The paper “Elites and Panic: More to Fear than Fear Itself” (2008) by Lee Clarke and Caron Chess casts some doubt on this line of thought. They show that sometimes the urge to keep control is not the solution because the very people who ought to be in control misjudge the danger of panic, instill panic in the first place or simply panic themselves. One instance this really came to show was the aftermath of Hurricane Katrina in New Orleans. Wide areas of the city were completely flooded. There was no power, clean water or food available. Nevertheless, the remaining inhabitants kept civilized, waited stoically for help, or organized relieve for each other themselves. The people in charge however showed quite the opposite behavior. Fantasizing about bands of looters, street fights and utter mayhem, jazzed up by rumors and overblown media coverage, they completely panicked.
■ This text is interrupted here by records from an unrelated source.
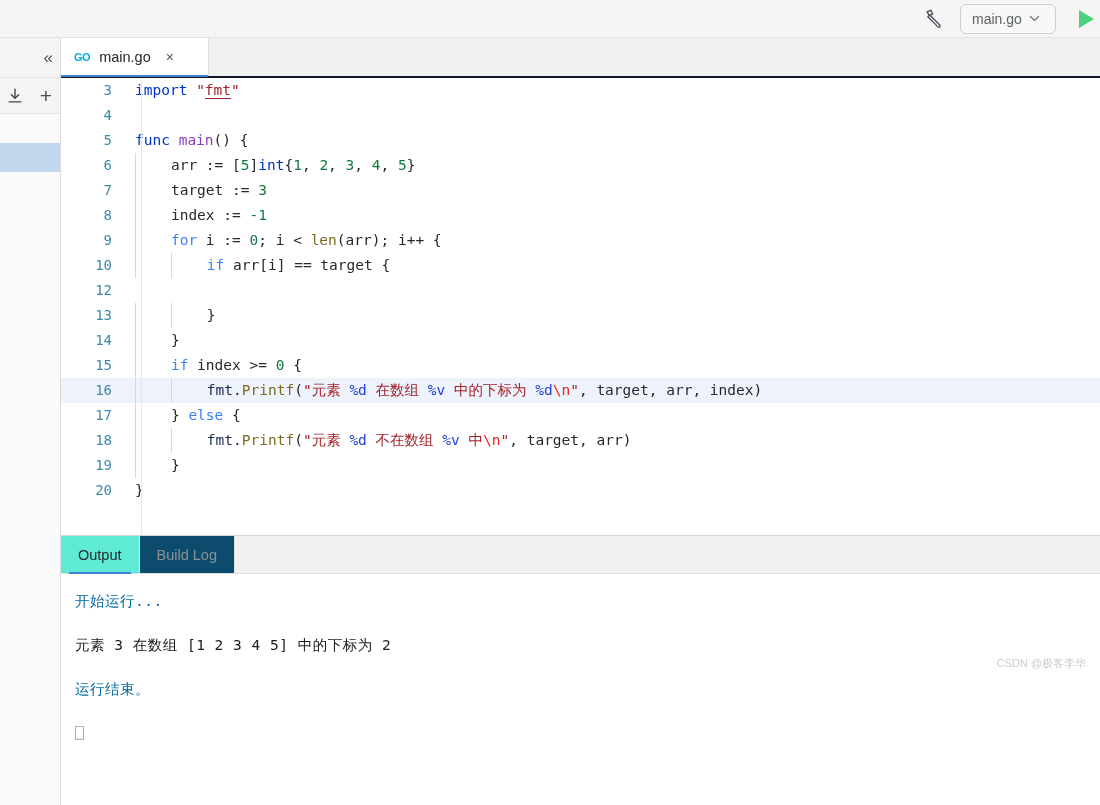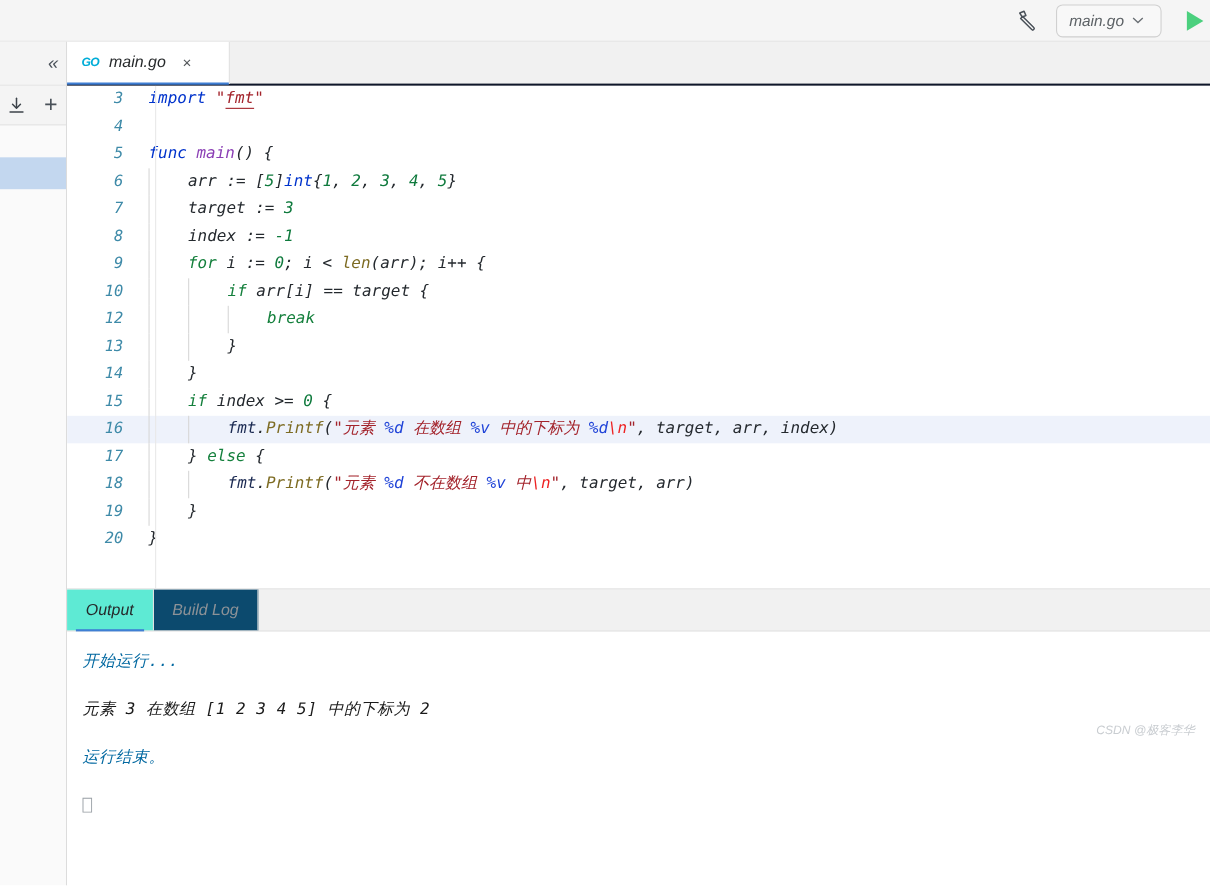--- a/index.html
+++ b/index.html
@@ -2,21 +2,21 @@
 <html><head>
 <meta charset="utf-8">
 <style>
   * { box-sizing: border-box; margin: 0; padding: 0; }
   html, body {
     width: 1100px; height: 805px;
     background: #ffffff;
     font-family: "Liberation Sans", sans-serif;
     overflow: hidden;
   }
-  #app { position: relative; width: 1100px; height: 682px; font-style: italic; }
+  #app { position: relative; width: 1100px; height: 682px; }
 
   
   .toolbar {
     position: absolute; left: 0; top: 0;
     width: 1100px; height: 38px;
     background: #f5f5f5;
     border-bottom: 1px solid #e3e3e3;
     display: flex; align-items: center; justify-content: flex-end;
   }
   .tb-right { display: flex; align-items: center; gap: 12px; padding-right: 2px; }
@@ -126,21 +126,21 @@
     width: 1px; background: #e8e8e8;
   }
   .code-txt { padding-left: 10px; color: #24292e; }
 
   
   .ig { display: inline-block; width: 0; border-left: 1px solid #d8d8d8; height: 25px;
         vertical-align: top; margin: 0; position: relative; }
 
   
   .t-kw    { color: #0033cc; }            
-  .t-ctrl  { color: #15803d; }            
+  .t-ctrl  { color: #3b82f6; }            
   .t-type  { color: #0033cc; }            
   .t-fn    { color: #7d6b22; }            
   .t-pkg   { color: #1b2a52; }            
   .t-fname { color: #8b3fb5; }            
   .t-num   { color: #0f7a3d; }            
   .t-str   { color: #a3232b; }            
   .t-str-u { color: #a3232b; border-bottom: 1px solid #a3232b; }
   .t-verb  { color: #2044d8; }            
   .t-esc   { color: #ee2222; }            
   .t-plain { color: #24292e; }
@@ -256,21 +256,21 @@
     <div class="gutter-sep"></div>
     <div id="code-lines">
         <div class="code-line"><span class="ln">3</span><span class="code-txt"><span class="t-kw">import</span><span class="t-plain"> </span><span class="t-str">"</span><span class="t-str-u">fmt</span><span class="t-str">"</span></span></div>
         <div class="code-line"><span class="ln">4</span><span class="code-txt"></span></div>
         <div class="code-line"><span class="ln">5</span><span class="code-txt"><span class="t-kw">func</span><span class="t-plain"> </span><span class="t-fname">main</span><span class="t-plain">() {</span></span></div>
         <div class="code-line"><span class="ln">6</span><span class="code-txt"><span class="ig"></span><span>&nbsp;&nbsp;&nbsp;&nbsp;</span><span class="t-plain">arr := [</span><span class="t-num">5</span><span class="t-plain">]</span><span class="t-type">int</span><span class="t-plain">{</span><span class="t-num">1</span><span class="t-plain">, </span><span class="t-num">2</span><span class="t-plain">, </span><span class="t-num">3</span><span class="t-plain">, </span><span class="t-num">4</span><span class="t-plain">, </span><span class="t-num">5</span><span class="t-plain">}</span></span></div>
         <div class="code-line"><span class="ln">7</span><span class="code-txt"><span class="ig"></span><span>&nbsp;&nbsp;&nbsp;&nbsp;</span><span class="t-plain">target := </span><span class="t-num">3</span></span></div>
         <div class="code-line"><span class="ln">8</span><span class="code-txt"><span class="ig"></span><span>&nbsp;&nbsp;&nbsp;&nbsp;</span><span class="t-plain">index := </span><span class="t-num">-1</span></span></div>
         <div class="code-line"><span class="ln">9</span><span class="code-txt"><span class="ig"></span><span>&nbsp;&nbsp;&nbsp;&nbsp;</span><span class="t-ctrl">for</span><span class="t-plain"> i := </span><span class="t-num">0</span><span class="t-plain">; i &lt; </span><span class="t-fn">len</span><span class="t-plain">(arr); i++ {</span></span></div>
         <div class="code-line"><span class="ln">10</span><span class="code-txt"><span class="ig"></span><span>&nbsp;&nbsp;&nbsp;&nbsp;</span><span class="ig"></span><span>&nbsp;&nbsp;&nbsp;&nbsp;</span><span class="t-ctrl">if</span><span class="t-plain"> arr[i] == target {</span></span></div>
-        <div class="code-line"><span class="ln">12</span><span class="code-txt"><span class="ig"></span><span>&nbsp;&nbsp;&nbsp;&nbsp;</span><span class="ig"></span><span>&nbsp;&nbsp;&nbsp;&nbsp;</span><span class="ig"></span><span>&nbsp;&nbsp;&nbsp;&nbsp;</span><span class="t-ctrl">break</span></span></div>
+        <div class="code-line"><span class="ln">12</span></div>
         <div class="code-line"><span class="ln">13</span><span class="code-txt"><span class="ig"></span><span>&nbsp;&nbsp;&nbsp;&nbsp;</span><span class="ig"></span><span>&nbsp;&nbsp;&nbsp;&nbsp;</span><span class="t-plain">}</span></span></div>
         <div class="code-line"><span class="ln">14</span><span class="code-txt"><span class="ig"></span><span>&nbsp;&nbsp;&nbsp;&nbsp;</span><span class="t-plain">}</span></span></div>
         <div class="code-line"><span class="ln">15</span><span class="code-txt"><span class="ig"></span><span>&nbsp;&nbsp;&nbsp;&nbsp;</span><span class="t-ctrl">if</span><span class="t-plain"> index &gt;= </span><span class="t-num">0</span><span class="t-plain"> {</span></span></div>
         <div class="code-line current"><span class="ln">16</span><span class="code-txt"><span class="ig"></span><span>&nbsp;&nbsp;&nbsp;&nbsp;</span><span class="ig"></span><span>&nbsp;&nbsp;&nbsp;&nbsp;</span><span class="t-pkg">fmt</span><span class="t-plain">.</span><span class="t-fn">Printf</span><span class="t-plain">(</span><span class="t-str">"元素 </span><span class="t-verb">%d</span><span class="t-str"> 在数组 </span><span class="t-verb">%v</span><span class="t-str"> 中的下标为 </span><span class="t-verb">%d</span><span class="t-esc">\n</span><span class="t-str">"</span><span class="t-plain">, target, arr, index)</span></span></div>
         <div class="code-line"><span class="ln">17</span><span class="code-txt"><span class="ig"></span><span>&nbsp;&nbsp;&nbsp;&nbsp;</span><span class="t-plain">} </span><span class="t-ctrl">else</span><span class="t-plain"> {</span></span></div>
         <div class="code-line"><span class="ln">18</span><span class="code-txt"><span class="ig"></span><span>&nbsp;&nbsp;&nbsp;&nbsp;</span><span class="ig"></span><span>&nbsp;&nbsp;&nbsp;&nbsp;</span><span class="t-pkg">fmt</span><span class="t-plain">.</span><span class="t-fn">Printf</span><span class="t-plain">(</span><span class="t-str">"元素 </span><span class="t-verb">%d</span><span class="t-str"> 不在数组 </span><span class="t-verb">%v</span><span class="t-str"> 中</span><span class="t-esc">\n</span><span class="t-str">"</span><span class="t-plain">, target, arr)</span></span></div>
         <div class="code-line"><span class="ln">19</span><span class="code-txt"><span class="ig"></span><span>&nbsp;&nbsp;&nbsp;&nbsp;</span><span class="t-plain">}</span></span></div>
         <div class="code-line"><span class="ln">20</span><span class="code-txt"><span class="t-plain">}</span></span></div>
       </div>
   </div>

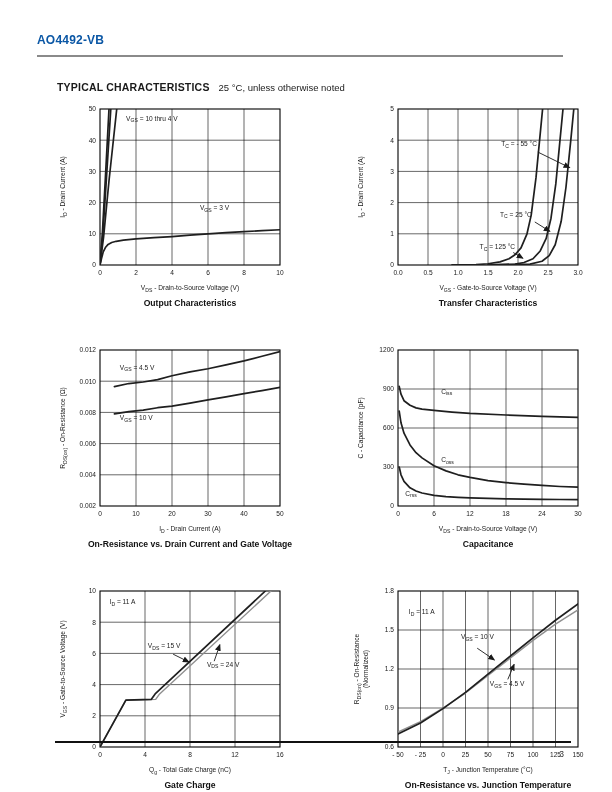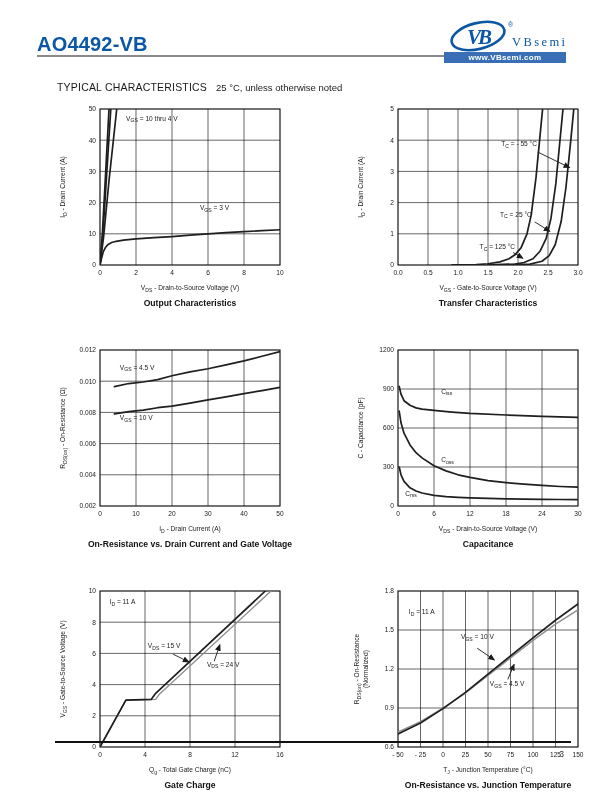--- a/index.html
+++ b/index.html
@@ -1,54 +1,41 @@
 <!DOCTYPE html>
 <html><head>
 <meta charset="utf-8">
 <style>
   html,body{margin:0;padding:0;background:#e8e8e8;}
   .page{position:relative;width:612px;height:792px;background:#ffffff;margin:0 auto;
         font-family:"Liberation Sans",sans-serif;color:#1a1a1a;overflow:hidden;}
-  .part-number{position:absolute;left:37px;top:33px;font-size:20px;font-weight:bold;
+  .part-number{position:absolute;left:37px;top:33px;font-size:12px;font-weight:bold;
         color:#0b57a5;letter-spacing:0.2px;}
   .header-rule{position:absolute;left:37px;top:55px;width:526px;height:2px;background:#8a8a8a;}
   .logo{position:absolute;right:30px;top:20px;width:140px;height:44px;}
   .logo-bar{position:absolute;right:16px;top:32px;width:122px;height:11px;background:#3b6fb5;
         display:flex;align-items:center;justify-content:center;}
   .logo-bar span{color:#ffffff;font-size:8px;font-weight:bold;letter-spacing:0.3px;}
   .section-heading{position:absolute;left:57px;top:81px;font-size:10.5px;}
-  .sh-bold{font-weight:normal;letter-spacing:0.2px;}
+  .sh-bold{font-weight:bold;letter-spacing:0.2px;}
   .sh-normal{font-weight:normal;font-size:9.5px;margin-left:6px;}
   .charts{position:absolute;left:50px;top:101px;width:548px;
         display:grid;grid-template-columns:270px 270px;column-gap:6px;row-gap:0;gap:28px;}
   svg.chart{display:block;}
   .footer-rule{position:absolute;left:55px;top:741px;width:516px;height:2px;background:#111;}
   .page-number{position:absolute;right:48px;top:749px;font-size:8.5px;color:#333;}
 </style>
 </head>
 <body>
 
 <div class="page">
 
   <div class="part-number">AO4492-VB</div>
   <div class="header-rule"></div>
 
-  <div class="logo">
-    <svg width="140" height="44" viewBox="0 0 140 44">
-      <g transform="rotate(-14 36 16)">
-        <ellipse cx="36" cy="16" rx="27" ry="13" fill="none" stroke="#0b57a5" stroke-width="2.6"></ellipse>
-      </g>
-      <text x="36" y="24" text-anchor="middle" font-family="Liberation Serif, serif" font-style="italic" font-weight="bold" font-size="21" letter-spacing="-3" fill="#0b57a5">VB</text>
-      <text x="66" y="7" font-size="7" fill="#0b57a5">®</text>
-      <text x="70" y="26" font-family="Liberation Serif, serif" font-size="12.5" letter-spacing="2.4" fill="#0b57a5">VBsemi</text>
-    </svg>
-    <div class="logo-bar">
-      <span>www.VBsemi.com</span>
-    </div>
-  </div>
 
   <div class="section-heading">
     <span class="sh-bold">TYPICAL CHARACTERISTICS</span>
     <span class="sh-normal">25 °C, unless otherwise noted</span>
   </div>
 
   <div class="charts">
     <svg class="chart" width="270" height="213" viewBox="0 0 270 213">
         <defs>
           <marker id="ah0" markerWidth="7" markerHeight="6" refX="6" refY="3" orient="auto" markerUnits="userSpaceOnUse">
Instead of organizing evacuation or the delivery of clean water and medical aid, they prioritized sending in armed forces to keep law and order. This led to situations where soldiers held people at gunpoint or even shot at them for entering certain areas or getting bottled water out of a flooded store.
It goes to show, at times the real danger is not the common people mindlessly losing it at even the slightest sign of trouble, rather than the decision makers sitting in an office, out of touch with the situation and a Hobbesian worldview stuck in their head.